Saturday, December 14, 2013

Shutdown is Dead. Long Live Default!

First the good news.  The House passed the budget with a strong bipartisan majority.  That means there will be no further government shutdowns until after the 2014 election.  It also relaxes the sequester somewhat and should have modest benefit to the economy.  In further good news, the economy is looking up, although we have all heard this story before and should know better than to get too excited over it.

The bad news is that the debt ceiling was not included in the deal, so we are still set up for a showdown over that sometime early next year.  During the last showdown, while the Tea Party wing of the Republicans demanded a government shutdown, the "moderate" faction urged them to hold out for now and have their showdown over the debt ceiling, even though a debt ceiling breach was much more harmful that a shutdown. The reason for that appeared to be twofold.  One was nakedly (and short-sightedly) political -- government shutdown polled badly.  Tying a debt ceiling increase to deficit reduction polled well.  That refusal to raise the debt ceiling could have disastrous results was presumably not well-understood by most Americans, although moderate Republicans in Congress almost certainly did understand it.*  The other reason appears to have been that some Republicans were unwilling to raise the debt ceiling under any circumstances whatever, so presenting it as an opportunity to extract a major ransom was an attempt to get Republicans to agree to raise the debt ceiling at all.

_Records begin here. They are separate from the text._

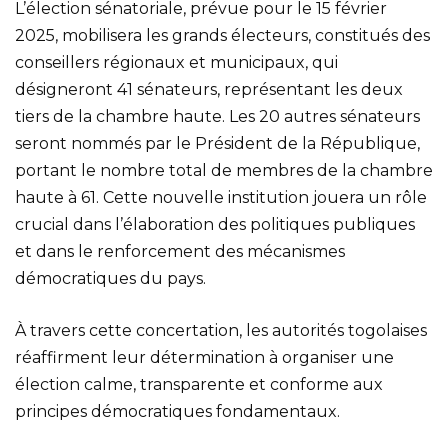
L’élection sénatoriale, prévue pour le 15 février
2025, mobilisera les grands électeurs, constitués des
conseillers régionaux et municipaux, qui
désigneront 41 sénateurs, représentant les deux
tiers de la chambre haute. Les 20 autres sénateurs
seront nommés par le Président de la République,
portant le nombre total de membres de la chambre
haute à 61. Cette nouvelle institution jouera un rôle
crucial dans l’élaboration des politiques publiques
et dans le renforcement des mécanismes
démocratiques du pays.
À travers cette concertation, les autorités togolaises
réaffirment leur détermination à organiser une
élection calme, transparente et conforme aux
principes démocratiques fondamentaux.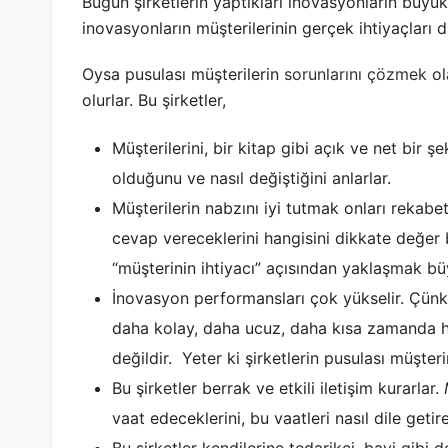
Bugün şirketlerin yaptıkları inovasyonların büyü
inovasyonların müşterilerinin gerçek ihtiyaçları
Oysa pusulası müşterilerin
sorunlarını çözmek
ol
olurlar. Bu şirketler,
Müşterilerini, bir kitap gibi açık ve net bir şe
olduğunu ve nasıl değiştiğini anlarlar.
Müşterilerin nabzını iyi tutmak onları rekabe
cevap vereceklerini hangisini dikkate değer b
“müşterinin ihtiyacı” açısından yaklaşmak büyü
İnovasyon performansları çok yükselir. Çünkü
daha kolay, daha ucuz, daha kısa zamanda h
değildir. Yeter ki şirketlerin pusulası müşteri
Bu şirketler berrak ve etkili iletişim kurarlar.
vaat edeceklerini, bu vaatleri nasıl dile getirec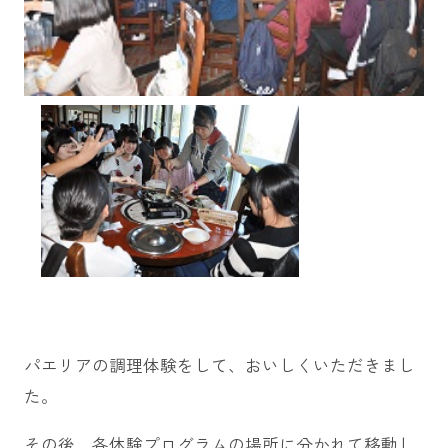
パエリアの調理体験をして、おいしくいただきまし
た。
その後、各体験プログラムの場所に分かれて移動し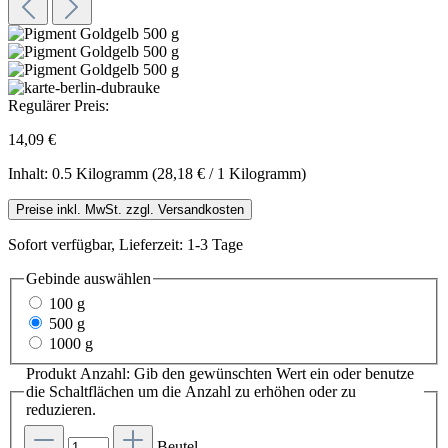
Regulärer Preis:
14,09 €
Inhalt:
0.5 Kilogramm
(28,18 € / 1 Kilogramm)
Preise inkl. MwSt. zzgl. Versandkosten
Sofort verfügbar, Lieferzeit: 1-3 Tage
Gebinde
auswählen
100 g
500 g
1000 g
Produkt Anzahl: Gib den gewünschten Wert ein oder benutze
die Schaltflächen um die Anzahl zu erhöhen oder zu
reduzieren.
Beutel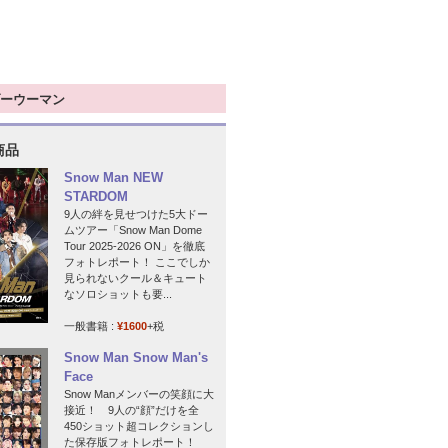
ーウーマン
商品
Snow Man NEW
STARDOM
9人の絆を見せつけた5大ドー
ムツアー「Snow Man Dome
Tour 2025-2026 ON」を徹底
フォトレポート！ ここでしか
見られないクール＆キュート
なソロショットも要...
一般書籍 :
¥1600
+税
Snow Man Snow Man's
Face
Snow Manメンバーの笑顔に大
接近！ 9人の“顔”だけを全
450ショット超コレクションし
た保存版フォトレポート！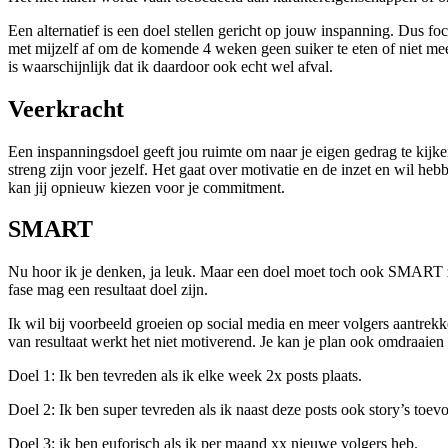
Een alternatief is een doel stellen gericht op jouw inspanning. Dus foc
met mijzelf af om de komende 4 weken geen suiker te eten of niet mee
is waarschijnlijk dat ik daardoor ook echt wel afval.
Veerkracht
Een inspanningsdoel geeft jou ruimte om naar je eigen gedrag te kijke
streng zijn voor jezelf. Het gaat over motivatie en de inzet en wil heb
kan jij opnieuw kiezen voor je commitment.
SMART
Nu hoor ik je denken, ja leuk. Maar een doel moet toch ook SMART zij
fase mag een resultaat doel zijn.
Ik wil bij voorbeeld groeien op social media en meer volgers aantrekk
van resultaat werkt het niet motiverend. Je kan je plan ook omdraaien
Doel 1: Ik ben tevreden als ik elke week 2x posts plaats.
Doel 2: Ik ben super tevreden als ik naast deze posts ook story’s toev
Doel 3: ik ben euforisch als ik per maand xx nieuwe volgers heb.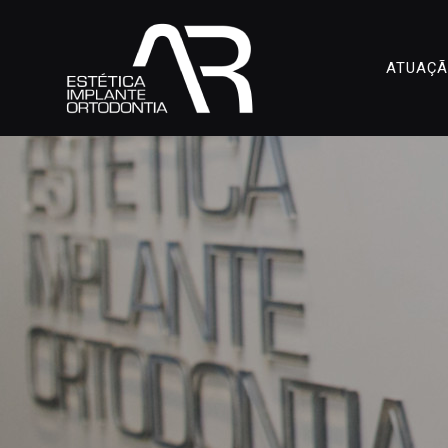
ATUAÇ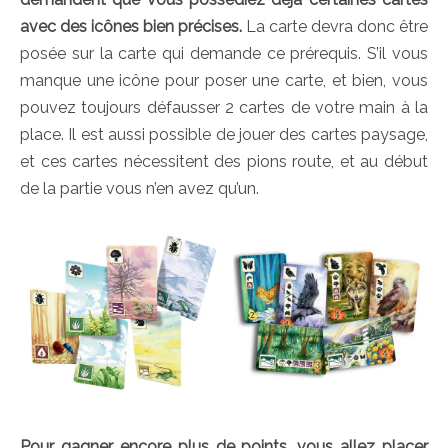
avec des icônes bien précises.
La carte devra donc être
posée sur la carte qui demande ce prérequis. S’il vous
manque une icône pour poser une carte, et bien, vous
pouvez toujours défausser 2 cartes de votre main à la
place. Il est aussi possible de jouer des cartes paysage,
et ces cartes nécessitent des pions route, et au début
de la partie vous n’en avez qu’un.
Pour gagner encore plus de points, vous allez placer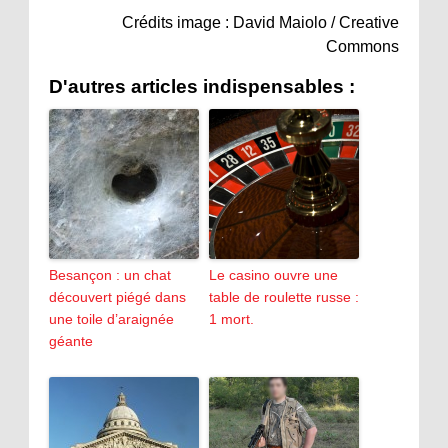
Crédits image : David Maiolo / Creative
Commons
D'autres articles indispensables :
Besançon : un chat
Le casino ouvre une
découvert piégé dans
table de roulette russe :
une toile d’araignée
1 mort.
géante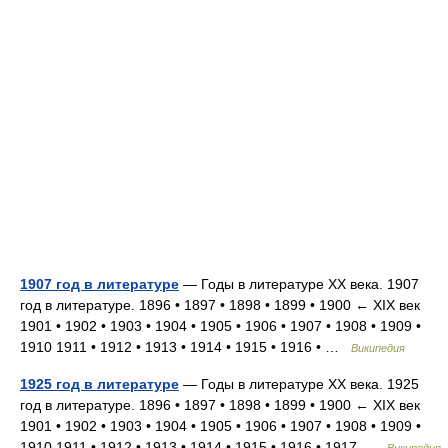
1907 год в литературе
— Годы в литературе XX века. 1907
год в литературе. 1896 • 1897 • 1898 • 1899 • 1900 ← XIX век
1901 • 1902 • 1903 • 1904 • 1905 • 1906 • 1907 • 1908 • 1909 •
1910 1911 • 1912 • 1913 • 1914 • 1915 • 1916 • …
Википедия
1925 год в литературе
— Годы в литературе XX века. 1925
год в литературе. 1896 • 1897 • 1898 • 1899 • 1900 ← XIX век
1901 • 1902 • 1903 • 1904 • 1905 • 1906 • 1907 • 1908 • 1909 •
1910 1911 • 1912 • 1913 • 1914 • 1915 • 1916 • 1917 …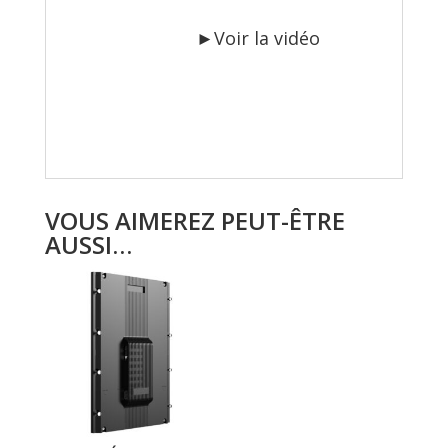
►Voir la vidéo
VOUS AIMEREZ PEUT-ÊTRE
AUSSI…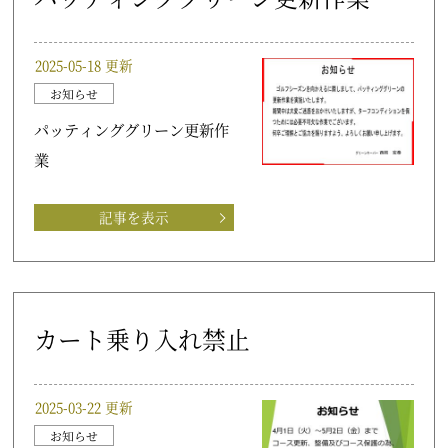
2025-05-18 更新
お知らせ
パッティンググリーン更新作
業
記事を表示
カート乗り入れ禁止
2025-03-22 更新
お知らせ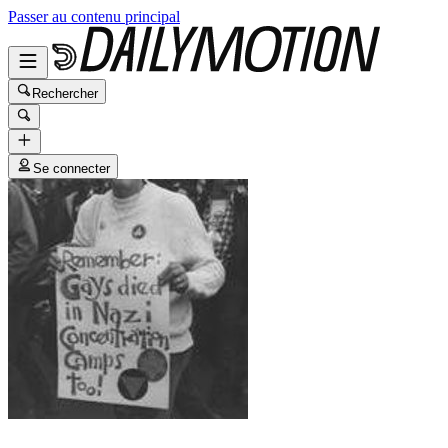
Passer au contenu principal
Rechercher
Se connecter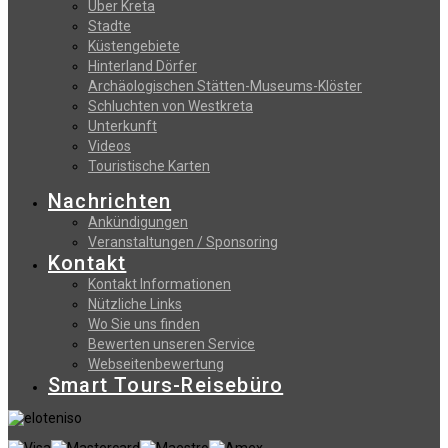
Uber Kreta
Stadte
Küstengebiete
Hinterland Dörfer
Archäologischen Stätten-Museums-Klöster
Schluchten von Westkreta
Unterkunft
Videos
Touristische Karten
Nachrichten
Ankündigungen
Veranstaltungen / Sponsoring
Kontakt
Kontakt Informationen
Nützliche Links
Wo Sie uns finden
Bewerten unseren Service
Webseitenbewertung
Smart Tours-Reisebüro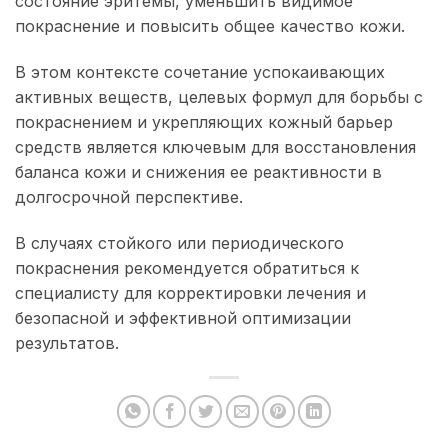
состояние эритемы, уменьшить видимое
покраснение и повысить общее качество кожи.
В этом контексте сочетание успокаивающих
активных веществ, целевых формул для борьбы с
покраснением и укрепляющих кожный барьер
средств является ключевым для восстановления
баланса кожи и снижения ее реактивности в
долгосрочной перспективе.
В случаях стойкого или периодического
покраснения рекомендуется обратиться к
специалисту для корректировки лечения и
безопасной и эффективной оптимизации
результатов.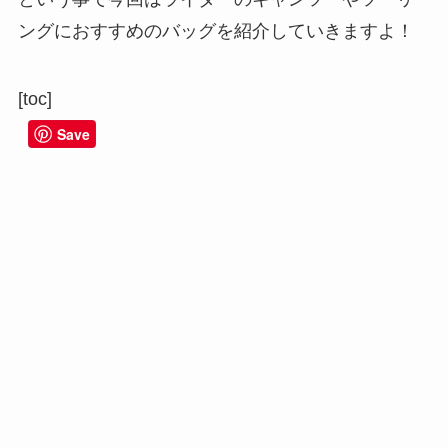
ングにおすすめのバッグを紹介していきますよ！
[toc]
Save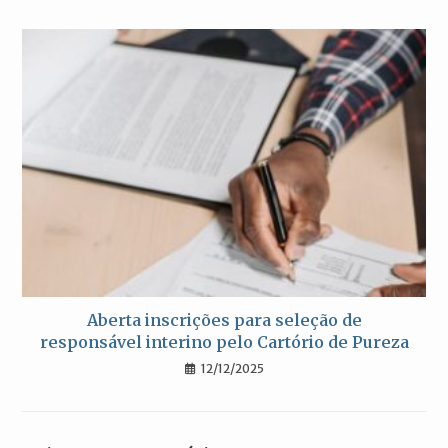
Aberta inscrições para seleção de
responsável interino pelo Cartório de Pureza
12/12/2025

For that reason, I favored a shutdown.  My calculation was simple.  Shutdown and default were just over two weeks apart, with shutdown happening first.  Their proximity would inevitably link both events in voters' minds, so that resolving one could easily be associated with resolving the other.  That would give Republicans cover to raise the debt ceiling because most people would confuse it with ending the shutdown. One of the most important concessions Democrats gained in the last standoff was extending spending until January 15 and extending the debt ceiling until February 7.  That ensured that if no deal was struck, shutdown would again precede breach, so the two would be linked in most voters' minds and could be resolved together.

Now a debt ceiling showdown is again looming, with no shutdown in sight.  The two will not be linked in voters' minds because there will be now shutdown.  So we get to play politics with the nation's credit rating once again.  Wheeee!!!

In averting the soonest crisis, Congress might just have made the next one worse.

*The desire to have a really valuable hostage may also have been a motive there, but I am inclined to give Republicans at least a little benefit of the doubt here.